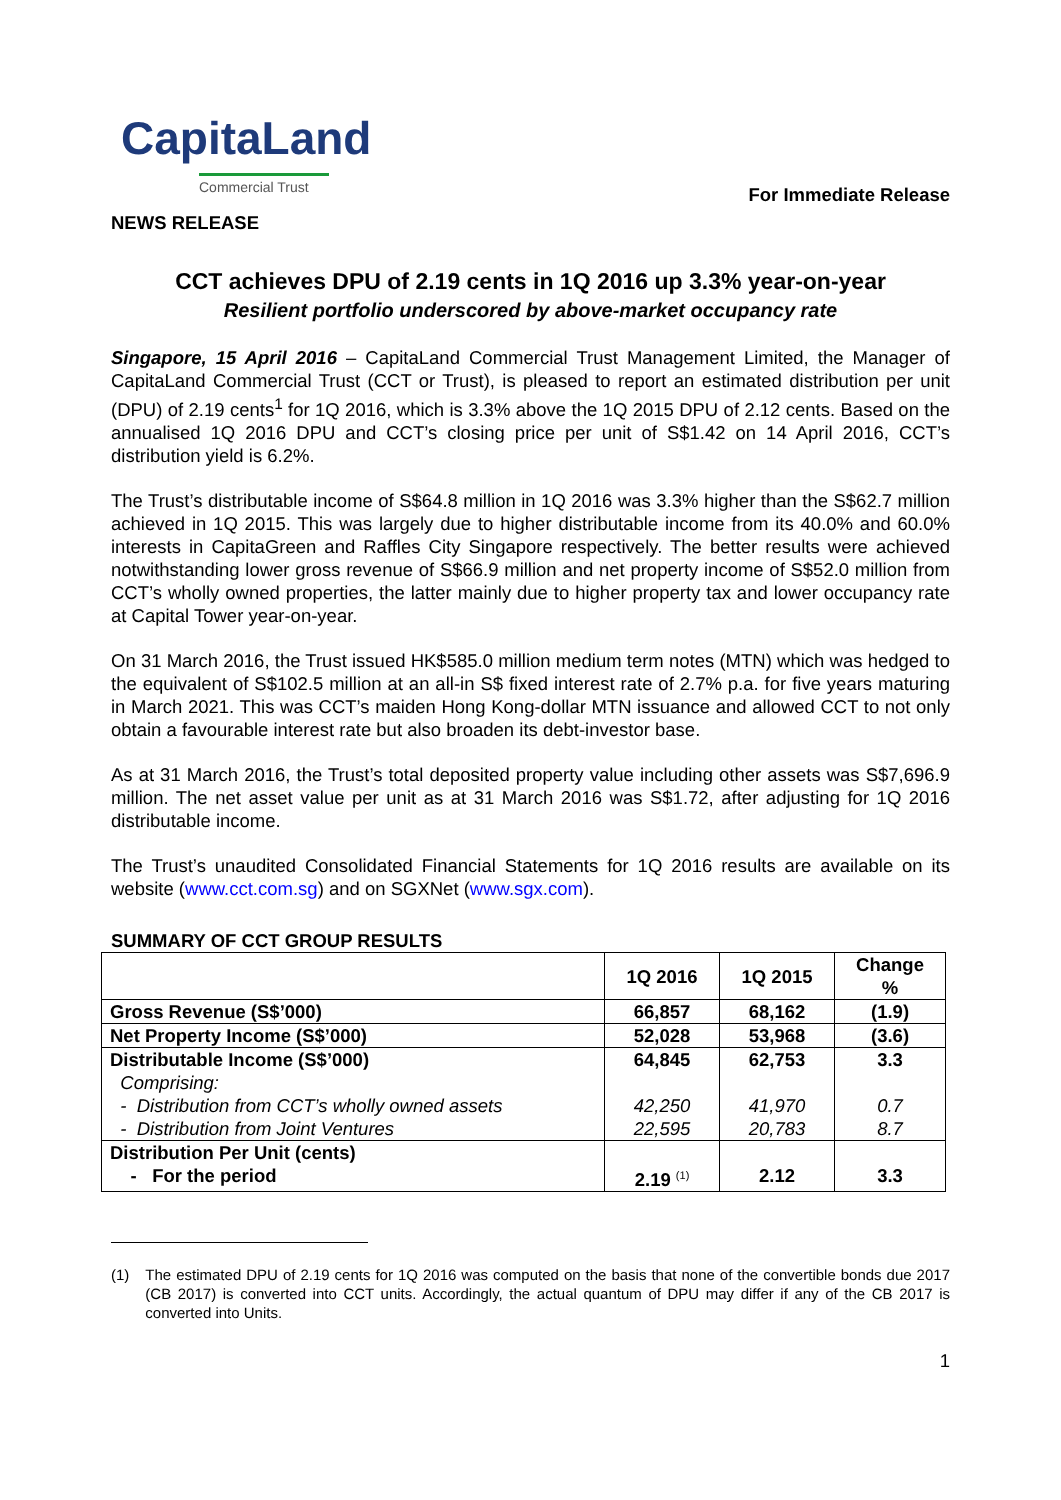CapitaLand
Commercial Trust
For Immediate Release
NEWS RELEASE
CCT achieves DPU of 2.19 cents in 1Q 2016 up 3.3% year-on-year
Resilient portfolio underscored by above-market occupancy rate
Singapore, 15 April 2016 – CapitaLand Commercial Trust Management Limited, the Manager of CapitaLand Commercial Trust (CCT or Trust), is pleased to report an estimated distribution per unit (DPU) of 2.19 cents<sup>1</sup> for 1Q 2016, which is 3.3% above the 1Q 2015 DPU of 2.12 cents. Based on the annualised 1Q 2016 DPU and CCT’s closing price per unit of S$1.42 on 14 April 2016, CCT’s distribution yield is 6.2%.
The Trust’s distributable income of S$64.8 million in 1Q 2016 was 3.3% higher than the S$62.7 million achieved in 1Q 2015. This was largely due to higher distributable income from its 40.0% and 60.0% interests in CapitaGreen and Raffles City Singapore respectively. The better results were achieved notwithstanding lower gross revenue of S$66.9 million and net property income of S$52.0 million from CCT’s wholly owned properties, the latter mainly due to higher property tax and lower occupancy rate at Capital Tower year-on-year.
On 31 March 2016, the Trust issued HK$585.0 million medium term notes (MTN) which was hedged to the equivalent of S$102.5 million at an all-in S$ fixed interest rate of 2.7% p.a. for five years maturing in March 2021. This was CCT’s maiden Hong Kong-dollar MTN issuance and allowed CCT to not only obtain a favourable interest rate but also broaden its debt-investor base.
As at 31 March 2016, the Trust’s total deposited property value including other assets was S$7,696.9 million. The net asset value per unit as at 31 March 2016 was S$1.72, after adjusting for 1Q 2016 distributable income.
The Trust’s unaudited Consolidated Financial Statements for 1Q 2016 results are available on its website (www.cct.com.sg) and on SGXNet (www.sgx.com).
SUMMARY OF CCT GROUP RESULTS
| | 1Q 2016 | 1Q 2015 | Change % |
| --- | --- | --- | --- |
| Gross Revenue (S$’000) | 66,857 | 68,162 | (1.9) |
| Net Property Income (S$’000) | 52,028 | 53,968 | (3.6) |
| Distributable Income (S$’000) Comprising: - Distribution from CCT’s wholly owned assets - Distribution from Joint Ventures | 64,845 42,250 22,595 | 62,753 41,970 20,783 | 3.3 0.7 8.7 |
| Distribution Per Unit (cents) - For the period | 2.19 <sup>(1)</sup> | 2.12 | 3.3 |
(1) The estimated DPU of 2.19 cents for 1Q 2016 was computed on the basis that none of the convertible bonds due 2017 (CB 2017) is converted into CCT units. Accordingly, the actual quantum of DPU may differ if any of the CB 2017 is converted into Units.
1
--
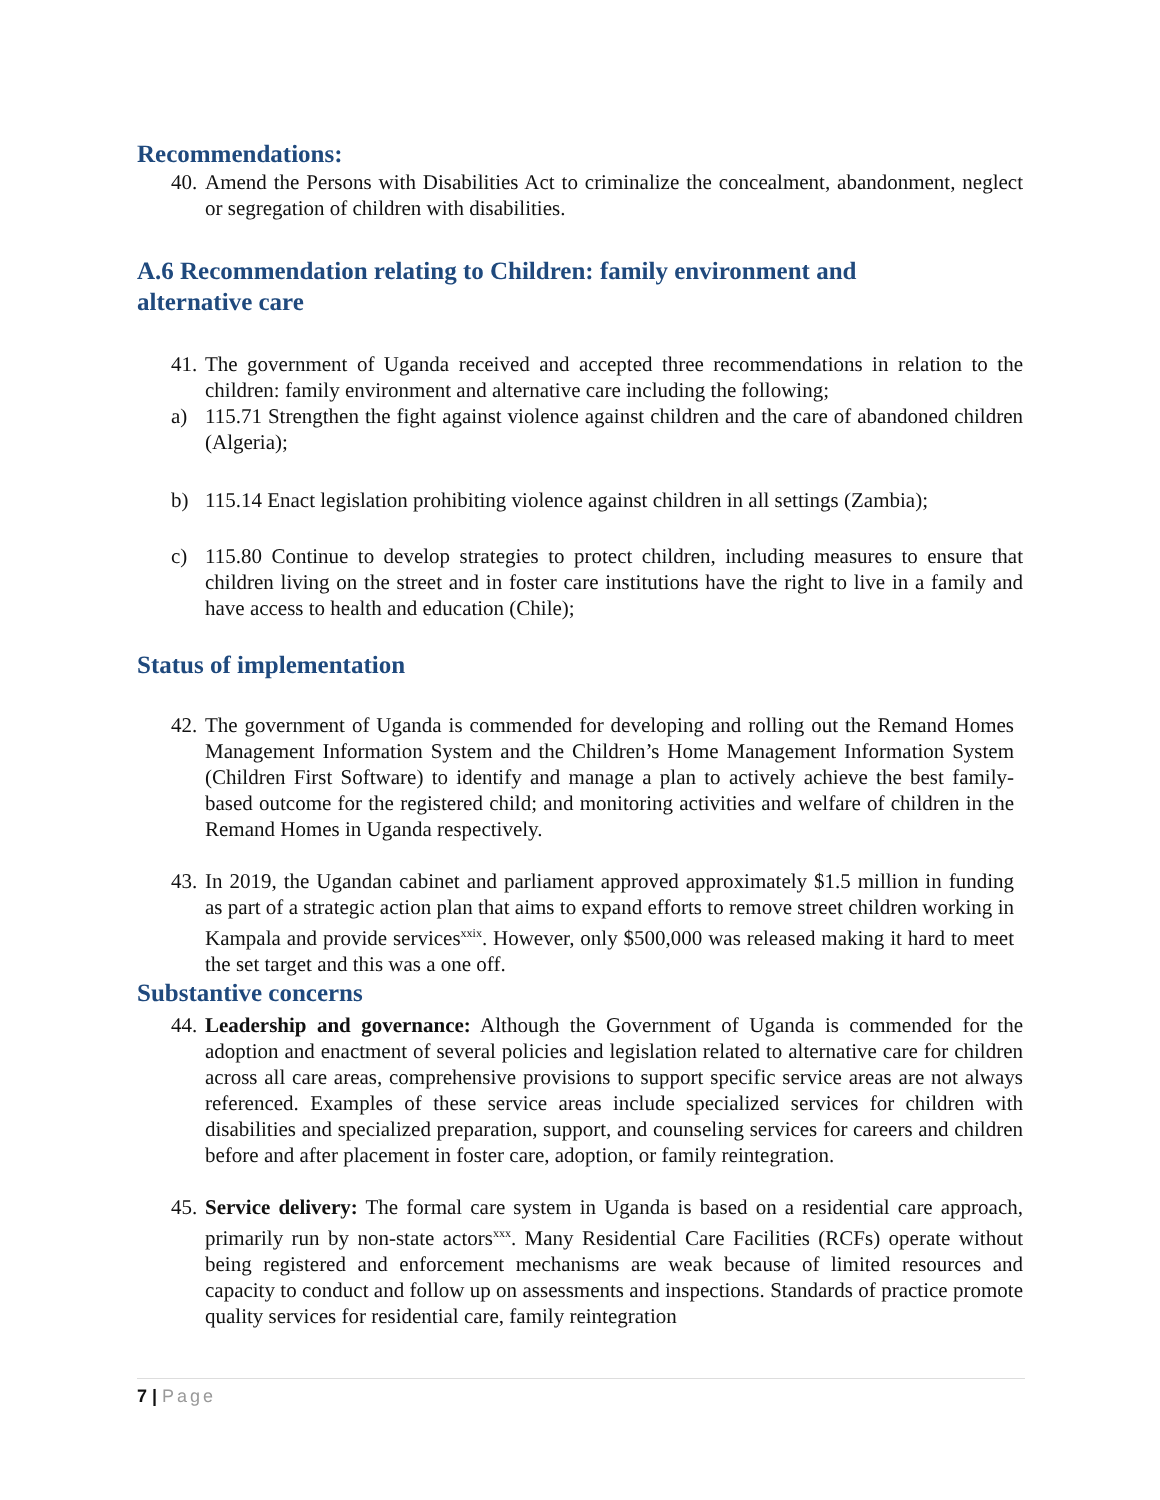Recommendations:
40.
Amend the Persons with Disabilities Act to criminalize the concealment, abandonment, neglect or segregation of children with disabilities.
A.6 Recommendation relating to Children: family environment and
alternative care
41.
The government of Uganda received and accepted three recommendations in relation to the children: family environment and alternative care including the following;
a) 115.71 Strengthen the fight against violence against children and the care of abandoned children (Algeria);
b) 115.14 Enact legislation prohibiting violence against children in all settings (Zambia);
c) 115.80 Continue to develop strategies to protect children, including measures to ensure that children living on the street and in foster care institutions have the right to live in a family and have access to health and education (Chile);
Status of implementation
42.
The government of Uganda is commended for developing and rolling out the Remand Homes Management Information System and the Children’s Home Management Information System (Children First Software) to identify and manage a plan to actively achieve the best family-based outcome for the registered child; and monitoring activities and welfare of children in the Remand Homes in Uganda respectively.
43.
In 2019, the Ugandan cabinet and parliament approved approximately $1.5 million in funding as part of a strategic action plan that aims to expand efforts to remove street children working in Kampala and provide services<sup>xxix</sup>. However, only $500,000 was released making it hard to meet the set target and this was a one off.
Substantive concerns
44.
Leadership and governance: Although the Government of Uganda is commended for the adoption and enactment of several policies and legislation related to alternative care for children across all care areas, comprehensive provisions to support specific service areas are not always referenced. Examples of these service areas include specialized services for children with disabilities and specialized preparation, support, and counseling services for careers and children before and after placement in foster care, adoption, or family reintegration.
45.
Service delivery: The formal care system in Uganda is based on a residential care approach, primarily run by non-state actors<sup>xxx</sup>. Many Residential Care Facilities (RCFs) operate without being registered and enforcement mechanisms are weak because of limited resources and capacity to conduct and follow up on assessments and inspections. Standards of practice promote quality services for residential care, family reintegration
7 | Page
---
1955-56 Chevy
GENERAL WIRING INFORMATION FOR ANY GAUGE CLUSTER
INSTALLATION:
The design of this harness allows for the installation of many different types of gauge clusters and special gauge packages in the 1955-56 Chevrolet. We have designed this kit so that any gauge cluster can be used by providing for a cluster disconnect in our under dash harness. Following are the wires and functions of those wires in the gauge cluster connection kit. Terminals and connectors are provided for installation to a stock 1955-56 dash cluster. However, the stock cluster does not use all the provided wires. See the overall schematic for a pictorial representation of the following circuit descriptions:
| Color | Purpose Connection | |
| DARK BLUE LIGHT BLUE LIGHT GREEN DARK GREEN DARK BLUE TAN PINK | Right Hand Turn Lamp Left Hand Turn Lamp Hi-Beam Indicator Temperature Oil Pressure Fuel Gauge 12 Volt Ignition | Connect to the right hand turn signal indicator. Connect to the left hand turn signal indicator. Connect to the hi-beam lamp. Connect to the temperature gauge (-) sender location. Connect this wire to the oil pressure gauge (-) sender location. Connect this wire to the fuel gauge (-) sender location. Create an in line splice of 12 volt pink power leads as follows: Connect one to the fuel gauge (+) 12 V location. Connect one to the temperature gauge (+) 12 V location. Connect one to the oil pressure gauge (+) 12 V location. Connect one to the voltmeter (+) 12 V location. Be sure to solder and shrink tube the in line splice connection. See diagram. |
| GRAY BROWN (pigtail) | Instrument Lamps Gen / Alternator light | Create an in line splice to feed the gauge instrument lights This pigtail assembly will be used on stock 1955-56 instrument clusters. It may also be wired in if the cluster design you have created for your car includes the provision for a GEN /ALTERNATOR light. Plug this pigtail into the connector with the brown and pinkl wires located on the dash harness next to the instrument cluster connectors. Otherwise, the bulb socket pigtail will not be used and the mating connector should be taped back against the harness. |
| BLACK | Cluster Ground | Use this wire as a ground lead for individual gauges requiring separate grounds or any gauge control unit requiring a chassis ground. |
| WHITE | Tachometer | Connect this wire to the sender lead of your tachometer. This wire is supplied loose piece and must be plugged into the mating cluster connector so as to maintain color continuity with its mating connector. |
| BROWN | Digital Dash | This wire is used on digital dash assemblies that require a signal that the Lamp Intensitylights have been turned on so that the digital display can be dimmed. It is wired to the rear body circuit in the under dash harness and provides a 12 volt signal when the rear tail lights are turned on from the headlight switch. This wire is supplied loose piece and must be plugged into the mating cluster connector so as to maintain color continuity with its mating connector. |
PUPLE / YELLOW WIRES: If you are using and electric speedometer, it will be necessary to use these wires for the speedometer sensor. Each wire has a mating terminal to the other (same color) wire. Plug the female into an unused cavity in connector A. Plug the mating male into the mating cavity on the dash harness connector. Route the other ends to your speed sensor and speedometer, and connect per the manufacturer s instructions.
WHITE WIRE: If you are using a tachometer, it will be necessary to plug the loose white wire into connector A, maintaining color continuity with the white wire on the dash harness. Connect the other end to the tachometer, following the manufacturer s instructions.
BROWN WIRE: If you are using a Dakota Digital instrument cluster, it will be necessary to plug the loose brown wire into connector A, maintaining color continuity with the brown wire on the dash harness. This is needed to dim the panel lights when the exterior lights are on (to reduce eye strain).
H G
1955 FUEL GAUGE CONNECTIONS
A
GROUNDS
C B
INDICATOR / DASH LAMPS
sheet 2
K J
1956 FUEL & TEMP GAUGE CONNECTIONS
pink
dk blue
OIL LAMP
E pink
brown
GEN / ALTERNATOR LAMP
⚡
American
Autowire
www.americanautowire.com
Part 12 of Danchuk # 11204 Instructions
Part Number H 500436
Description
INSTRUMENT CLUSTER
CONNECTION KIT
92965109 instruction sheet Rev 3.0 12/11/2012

■ **Aim of the task**
The answer is the lines above between the line holding "2015 | Change % |" and the line holding "2.12 | 3.3 |", inclusive, each written out exactly, and no others.

■ **Answer section**
| | 1Q 2016 | 1Q 2015 | Change % |
| --- | --- | --- | --- |
| Gross Revenue (S$’000) | 66,857 | 68,162 | (1.9) |
| Net Property Income (S$’000) | 52,028 | 53,968 | (3.6) |
| Distributable Income (S$’000) Comprising: - Distribution from CCT’s wholly owned assets - Distribution from Joint Ventures | 64,845 42,250 22,595 | 62,753 41,970 20,783 | 3.3 0.7 8.7 |
| Distribution Per Unit (cents) - For the period | 2.19 <sup>(1)</sup> | 2.12 | 3.3 |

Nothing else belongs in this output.